If that Bible verse (one of my faves) is right and we are indeed godlike, then the compounding of human progress with each generation inevitably moves us closer and closer to the god-state of having null thought-action distance.
Maybe that’s what we talk about when we talk about AGI: the moment when we create an entity capable of performing complex actions at the speed of its complex thoughts. Although the digital thought-action gap is fast-compressing thanks to the dance between our gadgets, the internet, and AI, the gap in the physical world hasn’t quite budged.
While AI can prepare your fancy product images in a minute, it can’t yet manufacture, test, rework, and ship the product on its own. Second, so long as we interact with AI through an interface, whether a keyboard, a screen, or even our voice, there’ll always be a thought-action lag as we’ll have to translate our thoughts into words, then into keystrokes, then wait for a response.
This leads me to an uncomfortable conclusion.
The Cost of Creating God
To truly create God, to collapse the thought-action distance to zero, we’d have to put the tools for complex action directly in the seat of complex thought: the brain. No interface. No translation. Thought meeting action at the speed and site of its formation.
To create God, we’ll have to create the singularity—that dreaded fusion of mind and AI, of man and machine. The apex earthly force of thought married to the apex earthly force of action.
What keeps me up at night is whether the distance between thought and action is itself what makes us human. And if, by closing it, we erode something at the core of our humanity.
What if that thought-action gap isn’t a problem to be solved, but a needed space for us imperfect thinkers to weigh the consequences of our actions, and choose differently?
Creating God requires removing humanity entirely from the decision-action loop that follows our thoughts because our deliberation slows down speed, efficiency, and agency—the three bastard demigods of the capitalist machinery upholding our societies.
Every spiritual tradition, including the Igbo one, teaches that the distance between thought and action is where morality lives. It’s where we deliberate; where we exercise judgment; where we get to choose to become more than just rule-following bots.
Chineke can afford zero thought-action distance because His thoughts are supposed to be perfect. Ours are not. “Ye are gods,” yes. But young, reckless ones.
With every new invention marching us closer to that single fated singularity moment, sooner than later, we’ll need to reckon with what it means to wield godlike powers of zero thought-action distance before acquiring the godlike wisdom needed to not self-destruct.
So the real question isn’t whether we can create God (we’d likely get close), but should we?
Thanks to Jeremiah Nnadi and Temitope Stephens for reading earlier drafts of this.
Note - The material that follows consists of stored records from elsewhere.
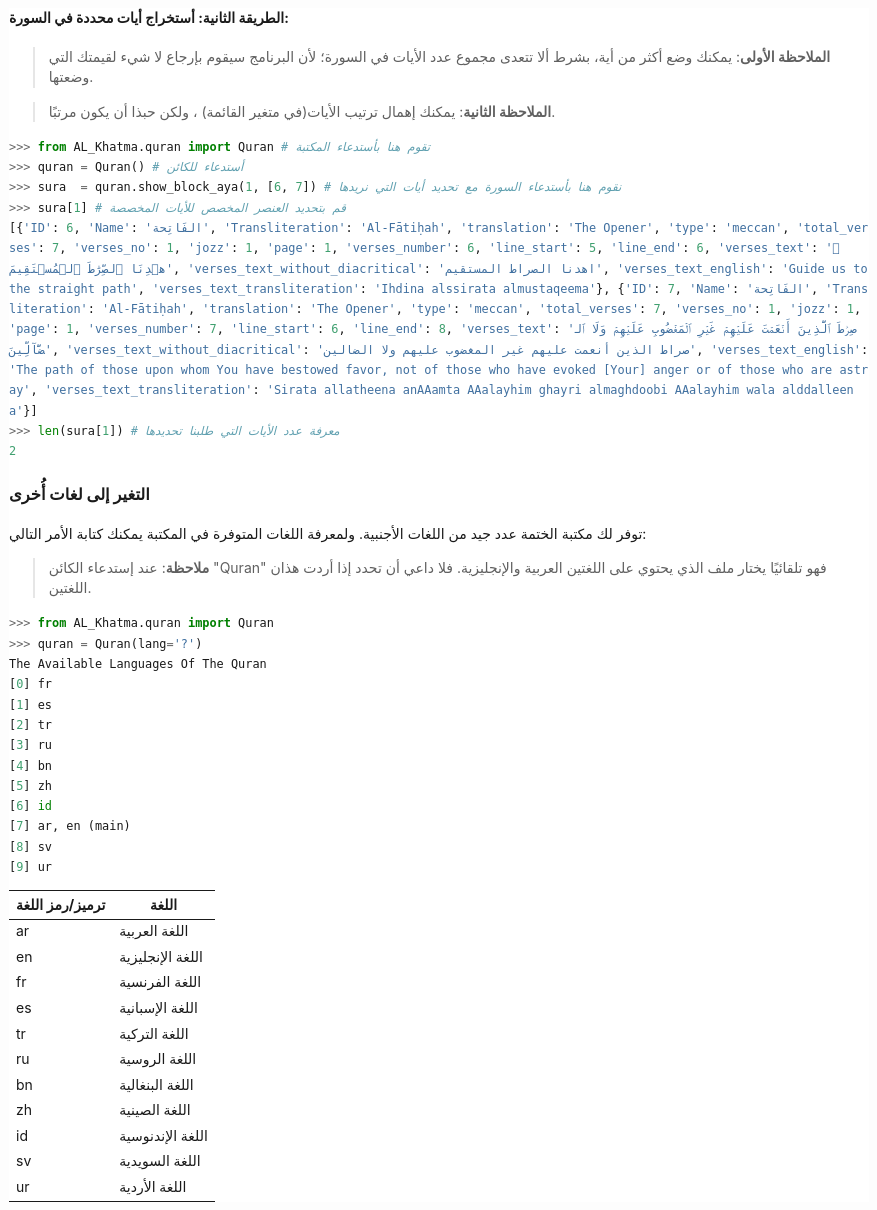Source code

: #### **الطريقة الثانية**: أستخراج أيات محددة في السورة:
> **الملاحظة الأولى**: يمكنك وضع أكثر من أية، بشرط ألا تتعدى مجموع عدد الأيات في السورة؛ لأن البرنامج سيقوم بإرجاع لا شيء لقيمتك التي وضعتها.

> **الملاحظة الثانية**: يمكنك إهمال ترتيب الأيات(في متغير القائمة) ، ولكن حبذا أن يكون مرتبًا.

```py
>>> from AL_Khatma.quran import Quran # تقوم هنا بأستدعاء المكتبة
>>> quran = Quran() # أستدعاء للكائن
>>> sura  = quran.show_block_aya(1, [6, 7]) # نقوم هنا بأستدعاء السورة مع تحديد أيات التي نريدها
>>> sura[1] # قم بتحديد العنصر المخصص للأيات المخصصة
[{'ID': 6, 'Name': 'الفَاتِحة', 'Transliteration': 'Al-Fātiḥah', 'translation': 'The Opener', 'type': 'meccan', 'total_verses': 7, 'verses_no': 1, 'jozz': 1, 'page': 1, 'verses_number': 6, 'line_start': 5, 'line_end': 6, 'verses_text': 'ٱهۡدِنَا ٱلصِّرَٰطَ ٱلۡمُسۡتَقِيمَ', 'verses_text_without_diacritical': 'اهدنا الصراط المستقيم', 'verses_text_english': 'Guide us to the straight path', 'verses_text_transliteration': 'Ihdina alssirata almustaqeema'}, {'ID': 7, 'Name': 'الفَاتِحة', 'Transliteration': 'Al-Fātiḥah', 'translation': 'The Opener', 'type': 'meccan', 'total_verses': 7, 'verses_no': 1, 'jozz': 1, 'page': 1, 'verses_number': 7, 'line_start': 6, 'line_end': 8, 'verses_text': 'صِرَٰطَ ٱلَّذِينَ أَنۡعَمۡتَ عَلَيۡهِمۡ غَيۡرِ ٱلۡمَغۡضُوبِ عَلَيۡهِمۡ وَلَا ٱلضَّآلِّينَ', 'verses_text_without_diacritical': 'صراط الذين أنعمت عليهم غير المغضوب عليهم ولا الضالين', 'verses_text_english': 'The path of those upon whom You have bestowed favor, not of those who have evoked [Your] anger or of those who are astray', 'verses_text_transliteration': 'Sirata allatheena anAAamta AAalayhim ghayri almaghdoobi AAalayhim wala alddalleena'}]
>>> len(sura[1]) # معرفة عدد الأيات التي طلبنا تحديدها
2
```

### **التغير إلى لغات أُخرى**
توفر لك مكتبة الختمة عدد جيد من اللغات الأجنبية. ولمعرفة اللغات المتوفرة في المكتبة يمكنك كتابة الأمر التالي:

> **ملاحظة**: عند إستدعاء الكائن "Quran" فهو تلقائيًا يختار ملف الذي يحتوي على اللغتين العربية والإنجليزية. فلا داعي أن تحدد إذا أردت هذان اللغتين.

```py
>>> from AL_Khatma.quran import Quran
>>> quran = Quran(lang='?')
The Available Languages Of The Quran
[0] fr
[1] es
[2] tr
[3] ru
[4] bn
[5] zh
[6] id
[7] ar, en (main)
[8] sv
[9] ur
```
ترميز/رمز اللغة | اللغة
----- | ---------------
 ar   | اللغة العربية
 en   | اللغة الإنجليزية
 fr   | اللغة الفرنسية
 es   | اللغة الإسبانية
 tr   | اللغة التركية
 ru   | اللغة الروسية
 bn   | اللغة البنغالية
 zh   | اللغة الصينية
 id   | اللغة الإندنوسية
 sv   | اللغة السويدية
 ur   | اللغة الأردية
Interesting essay that reminds me of some thinking I've been doing lately about what it means to build in this age, and what we choose to do with the power we now have. I think the question is less about "should" we create god, and more about the end goal, the reason for creating god. If the motives aren't aligned now for a general wellbeing / flourishing, any superintelligence created will exist to serve the selfish goals of a select few, leaving everyone else to be lackeys at their mercy.
It's not all doom and gloom, though. The first step is awareness, which makes us consciously decide what we want to create, why, who it's for, and the impact it should have.
Well done Arinze!
My favourite part of reading this was the refresher on the importance of humanity in the thought-action gap. It’s deeply fascinating that that’s now a debatable topic.
Loved reading this, thank you for writing it!